Your roux was slightly overcooked -- for the pupose. It separated because the flour became so toasted it couldn't even hold oil.
You can make a perfectly good roux with oil, it doesn't have to be butter. The "best" choice depends on what you're doing with the roux. By and large I'd say butter is the better choice. Or is that better is the butter choice? I'm easily confused. But when it comes to gumbo, etouffes and other cajun stews -- oil is the most common choice.
Of course it all depends on what you're trying to do, but "peanut butter" (a light to medium brown) is probably about as far as you want to take your roux. That is, at least until you have a good handle on making gumbos.
Darker rouxs have different, deeper tastes; but as resident1fan said, darker rouxs don't thicken as well as lighter ones. It's better to start with something that responds well to a more basic skill level.
FWIW, the technical term for a light roux is "blonde," and not "white." Not that "white" is wrong -- it's a regional (and technical) thing. "Peanut butter" is also a technical term -- at least in Cajun cuisine.

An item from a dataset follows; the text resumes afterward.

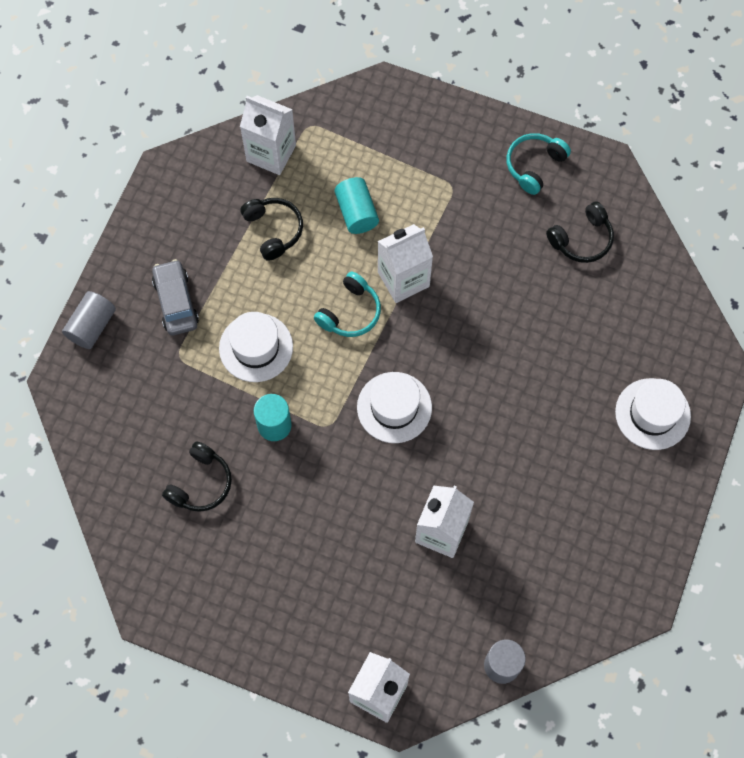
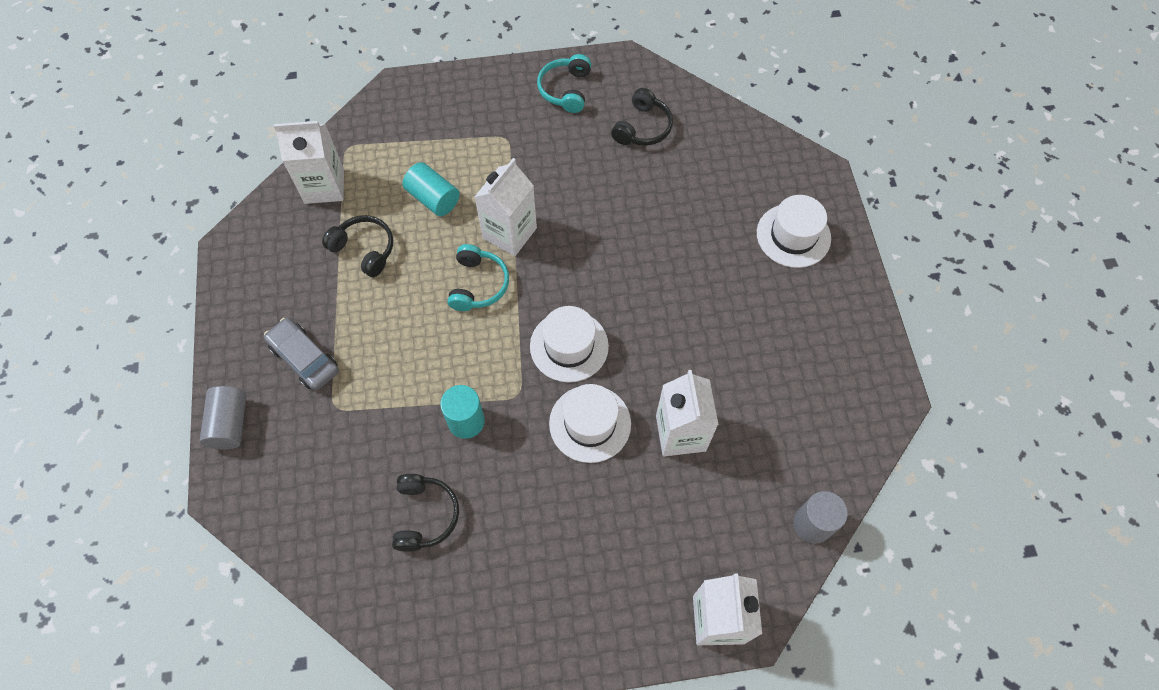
camera: 30 degrees left, 5 degrees down
(256, 347) = (407, 360): white hat -> white hat (590, 423)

You can combine roux and liquid in the following ways:
- Hot roux into hot (simmering) liquid;
- Hot liquid over hot roux;
- Cool liquid (initially added in small stages -- whisked until it heats and thickens) over hot roux; and
- Cool roux into hot liquid.
What you cannot do is combine cool roux with cool liquid or you'll get lumps. Warm roux combined with warm liquid isn't much better.
When adding stock to roux (which is usually how gumbo is made), even using hot stock, it's best to add a little at a time and whisk each addition until it's fully thickened and smooth. Most cooks use a high flame, and moderate the temperature of the mix by adding the simmering, warm or cool liquid. After you've got your gumbo just a tad thinner than your desired consistency you can reduce the heat to a bare simmer and let 'er cook.
Generally speaking, roux thickens best at the boil. If you add hot or cool roux to a pot of liqud. A short period of boiling and mixing -- two or three minutes -- is a good idea with a blonde, peanut butter, or medium brown roux. However a boil will break a darker roux -- which is quite likely what happened to you.